Records:
####

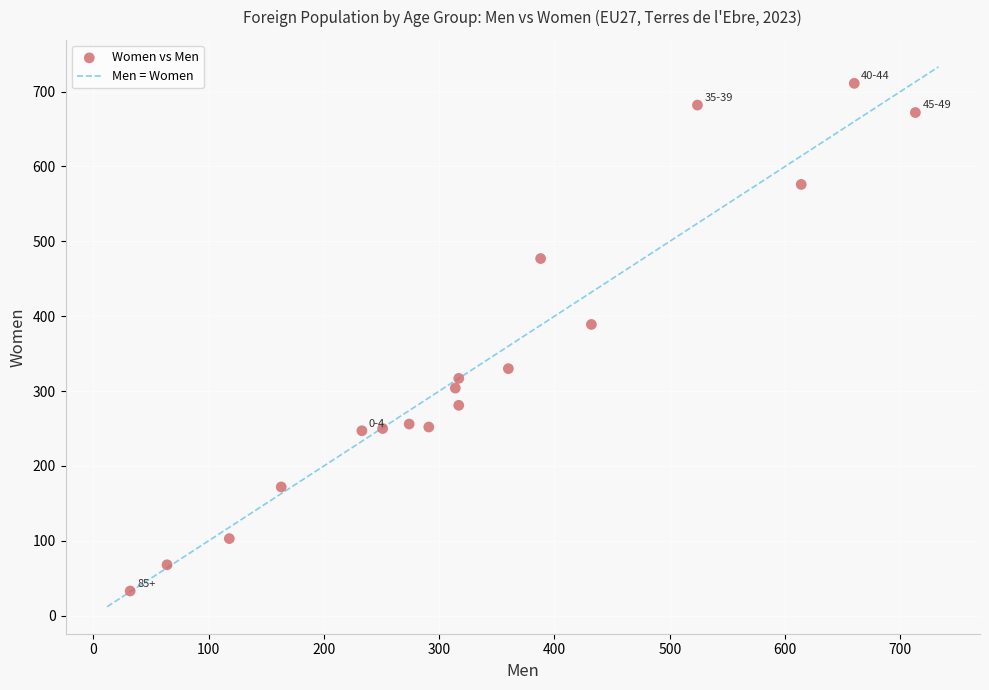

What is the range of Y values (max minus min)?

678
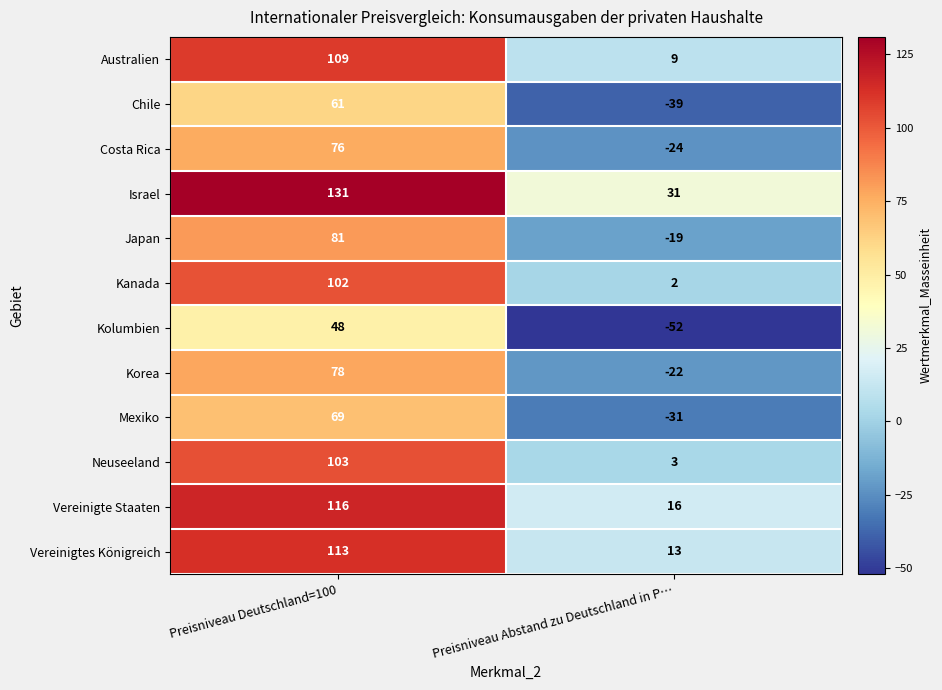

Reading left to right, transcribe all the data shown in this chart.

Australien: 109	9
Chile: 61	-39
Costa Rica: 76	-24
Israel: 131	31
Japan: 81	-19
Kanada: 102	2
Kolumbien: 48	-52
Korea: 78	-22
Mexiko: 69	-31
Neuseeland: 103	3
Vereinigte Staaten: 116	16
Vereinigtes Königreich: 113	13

####

Reproduce every line of the data above verbatim, omitting the pictures.

Output for this exercise:
What is the range of Y values (max minus min)?

678

Reading left to right, transcribe all the data shown in this chart.

Australien: 109	9
Chile: 61	-39
Costa Rica: 76	-24
Israel: 131	31
Japan: 81	-19
Kanada: 102	2
Kolumbien: 48	-52
Korea: 78	-22
Mexiko: 69	-31
Neuseeland: 103	3
Vereinigte Staaten: 116	16
Vereinigtes Königreich: 113	13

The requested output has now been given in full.